If whiskey is the heart of the Kentucky Bourbon Trail®, the distillery is the bloodline. It never stops, always working, pumping. You will be led through working distilleries and barrel rooms, stepping on wooden base boards and grated floors, scaling alongside copper stills. You may find yourself covered in corn meal or smelling of fermented yeast. It's all apart of the grand and raw experience. Do yourself a favor and wear sneakers or any type of comfortable walking shoes. Pick a lasting cozy outfit, one you don't mind acquiring pieces of bourbon makings. Highly suggest refraining from rockin' extra long black flared jeans (noted for future visits.)
You do not have to love Bourbon.
Ben and I have a deep love for whiskey, in particular bourbon. On the rocks or neat, it has been our spirit of choice over the past couple of years. However, bourbon country has a rich history and rolling, scenic landscapes. How distilleries were formed then survived prohibition (hello medicinal whiskey!) was fascinating. The distilleries themselves becoming historic landmarks. You might not have a taste for whiskey, but we all should have a strong taste for our country's history.
And, lastly, a fun tip from my husband, Ben, in his writing debut!

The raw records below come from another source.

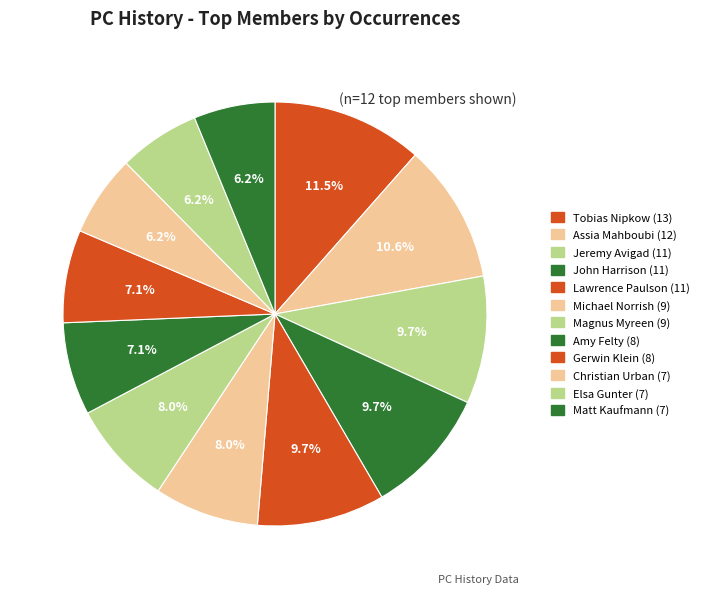

How many slices are in this pie chart?

12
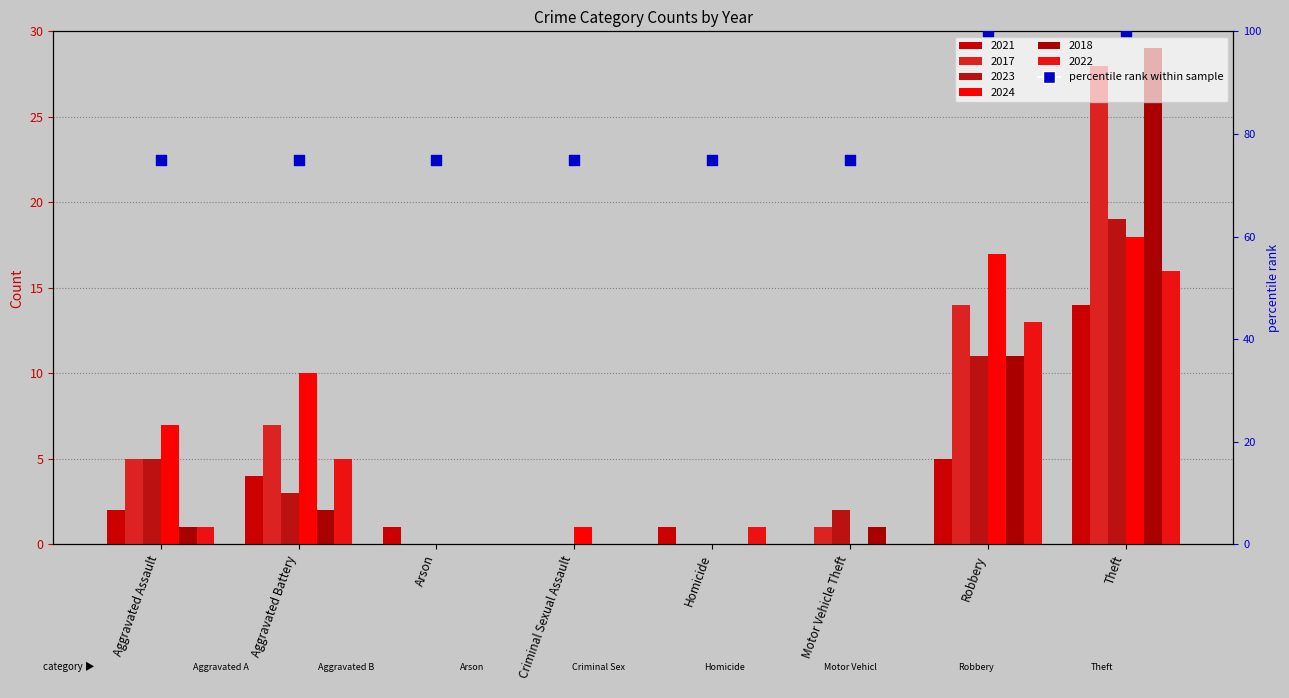

Which has a higher value, Motor Vehicle Theft or Theft?

Theft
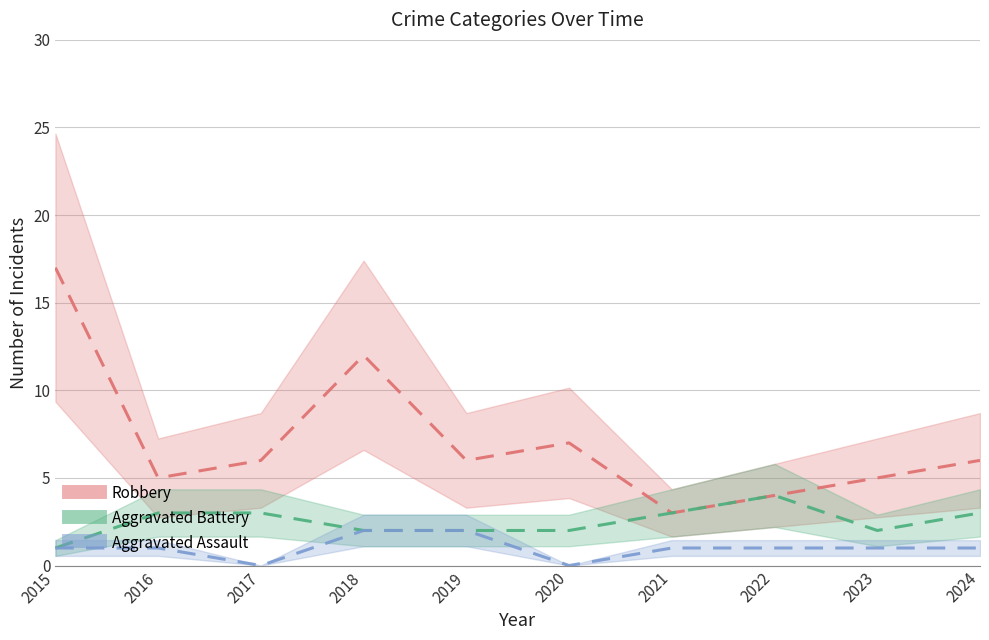

True or false: Aggravated Assault and Robbery cross at least once.

False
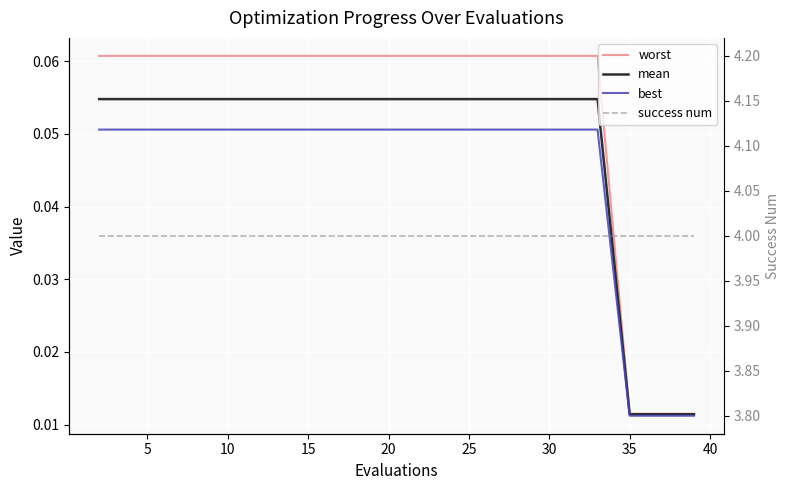

What is the label of the 2nd point from the left?

5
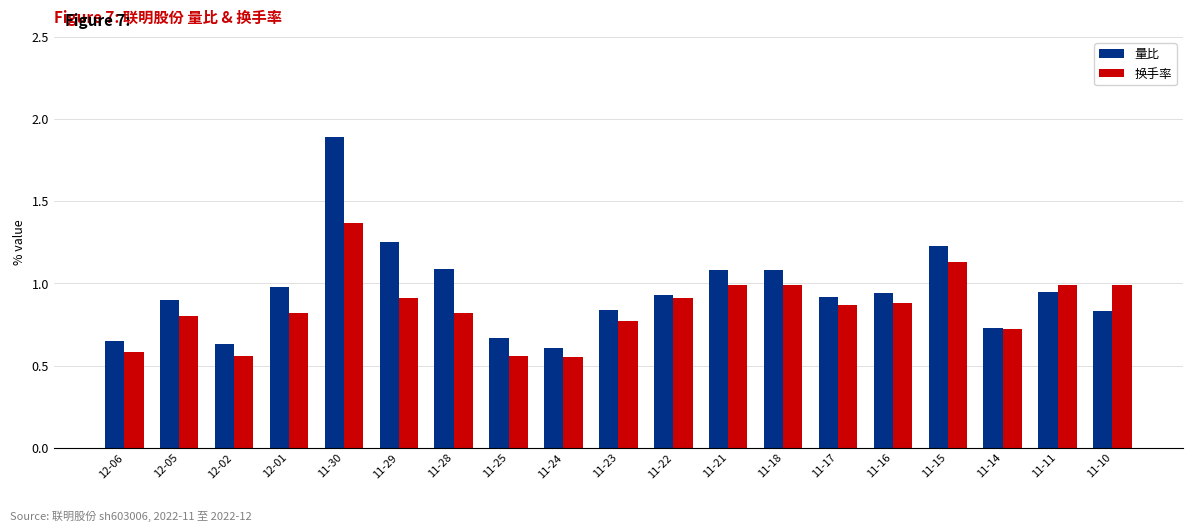

At which category is the sum across all series the highest?

11-30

Purchase items you cannot at home.
It was surprising and impressive to see the different types of whiskeys each distillery carried. It was similar to going to a beer garden and trying to figure out which ones to pick; obviously not as many choices and the cost quickly narrowed our options. I suggest buying a bottle of delicious treats from each of your distillery visits. Don't buy the bottles that you know you can find in your local spirits store, buy something you might not run into so easily. America!
Bourbon country, we will be back for you.